### Given text
Segment Open
Tuesday, February 11, 2014

Reading Materials: The Better Angels of Our Nature, Why Violence Has Declined


The latest book I've finished had violence as its central focus.  Not the recitation of it, but the explanation as to why Violence has declined over the last three hundred years.  Steven Pinker presents the case for this, then attempts to come up with a theory or two to explain the why violence has fallen.

Its a rather optimistic revelation to learn that humans have consistently gotten less violent over time.  We aren't cruel to animals as much as we used to be.  We treat children far better than we used to.  Our major nations try to avoid war out of social norm.  In every category we seem to have become less violent.  Pinker makes a great case for this, especially shattering the idea that the modern notion that the current era is more violent than the past.

As a Humanist I already knew most of that part of the book.  Its a keen observation to make that humans in the 21st century live in a era of unprecedented peace and that most people avoid violence if they can.  It takes recognition of perception bias in your own day-to-day life, as well as recognizing that violence just doesn't happen as often as it used to.  There is a nostalgia bias where a lot of people tend to think of the past as being part of a more golden era.  The past was never as bad as now, is the gut feeling.  But once you realize that isn't true and take the scientific view of things, you come to realize the truth.  People are getting better, and living better lives.

Things get better with time.  Modernity is a clear boon to humanity.  This optimistic humanism is one of the things I try to strive for, but Pinker does a better job of being a realist about it.  The book tries to maintain perspective without losing its scientific focus on the data.  Pinkner presents data, and his theories as to why are based on data.

I'm not going to go into all of it.  I've taken some good bits and pieces from Better Angels.  The neuroscience of violence, for example, is very handy.  Humans in violent conflicts see themselves as the victims in almost all cases, even if from a higher view things are different.  Its psychological, for a violent thug to complain about being victimized.  Its a scientific set of symptoms to go along with a conceit I knew about stories, in that everyone thinks of themselves as their own hero, not as the villain of their own story.

Note that this doesn't make one a relativist.  Its a good note to remember to make villains and characters who use violence who have some justification for it.

Another fact is that a lot of violent crimes are committed as a sort of vigilante justice on part of the one committing the crime.  They think its the only way to create justice, and it takes a especially specific set of conditions to bring them to being violent.

It also makes sense.  It ties into what I understood about some philosophers before, the idea of the Leviathan.  The state that has a monopoly on violence so that its people don't act violently against one another.

Perhaps even better though, this is the sort of book that helps me to understand why I want to be a pacifist.  That is what I want to be, and its good to have reasons to help explain when and why I deviate from it.
Segment Closed
### Task details
Duplicate the part of the book review, starting with "Tuesday, February 11, 2014" and going on through "than the past.". The entries that follow were taken from a different source than the text.

### Material provided
Segment Open
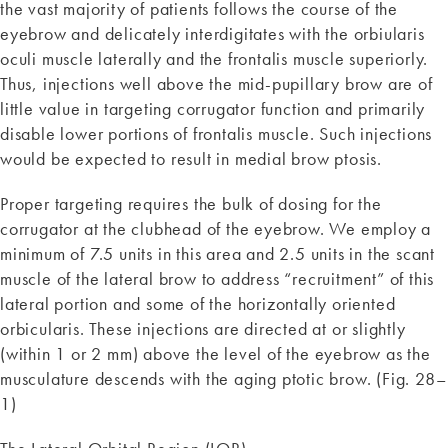
the vast majority of patients follows the course of the
eyebrow and delicately interdigitates with the orbiularis
oculi muscle laterally and the frontalis muscle superiorly.
Thus, injections well above the mid-pupillary brow are of
little value in targeting corrugator function and primarily
disable lower portions of frontalis muscle. Such injections
would be expected to result in medial brow ptosis.
Proper targeting requires the bulk of dosing for the
corrugator at the clubhead of the eyebrow. We employ a
minimum of 7.5 units in this area and 2.5 units in the scant
muscle of the lateral brow to address “recruitment” of this
lateral portion and some of the horizontally oriented
orbicularis. These injections are directed at or slightly
(within 1 or 2 mm) above the level of the eyebrow as the
musculature descends with the aging ptotic brow. (Fig. 28–
1)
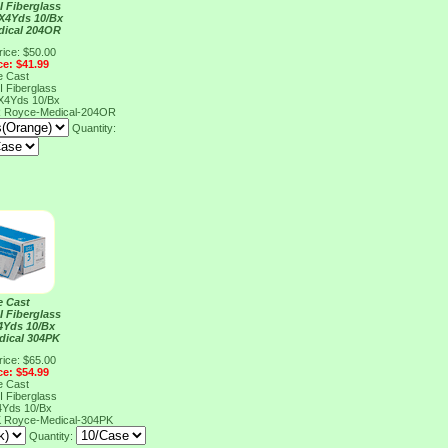
I Fiberglass
X4Yds 10/Bx
dical 204OR
rice: $50.00
ce: $41.99
e Cast
I Fiberglass
X4Yds 10/Bx
R
Royce-Medical-204OR
Quantity:
e Cast
I Fiberglass
4Yds 10/Bx
dical 304PK
rice: $65.00
ce: $54.99
e Cast
I Fiberglass
4Yds 10/Bx
K
Royce-Medical-304PK
Quantity:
Segment Closed
### Exercise response
Tuesday, February 11, 2014

Reading Materials: The Better Angels of Our Nature, Why Violence Has Declined


The latest book I've finished had violence as its central focus.  Not the recitation of it, but the explanation as to why Violence has declined over the last three hundred years.  Steven Pinker presents the case for this, then attempts to come up with a theory or two to explain the why violence has fallen.

Its a rather optimistic revelation to learn that humans have consistently gotten less violent over time.  We aren't cruel to animals as much as we used to be.  We treat children far better than we used to.  Our major nations try to avoid war out of social norm.  In every category we seem to have become less violent.  Pinker makes a great case for this, especially shattering the idea that the modern notion that the current era is more violent than the past.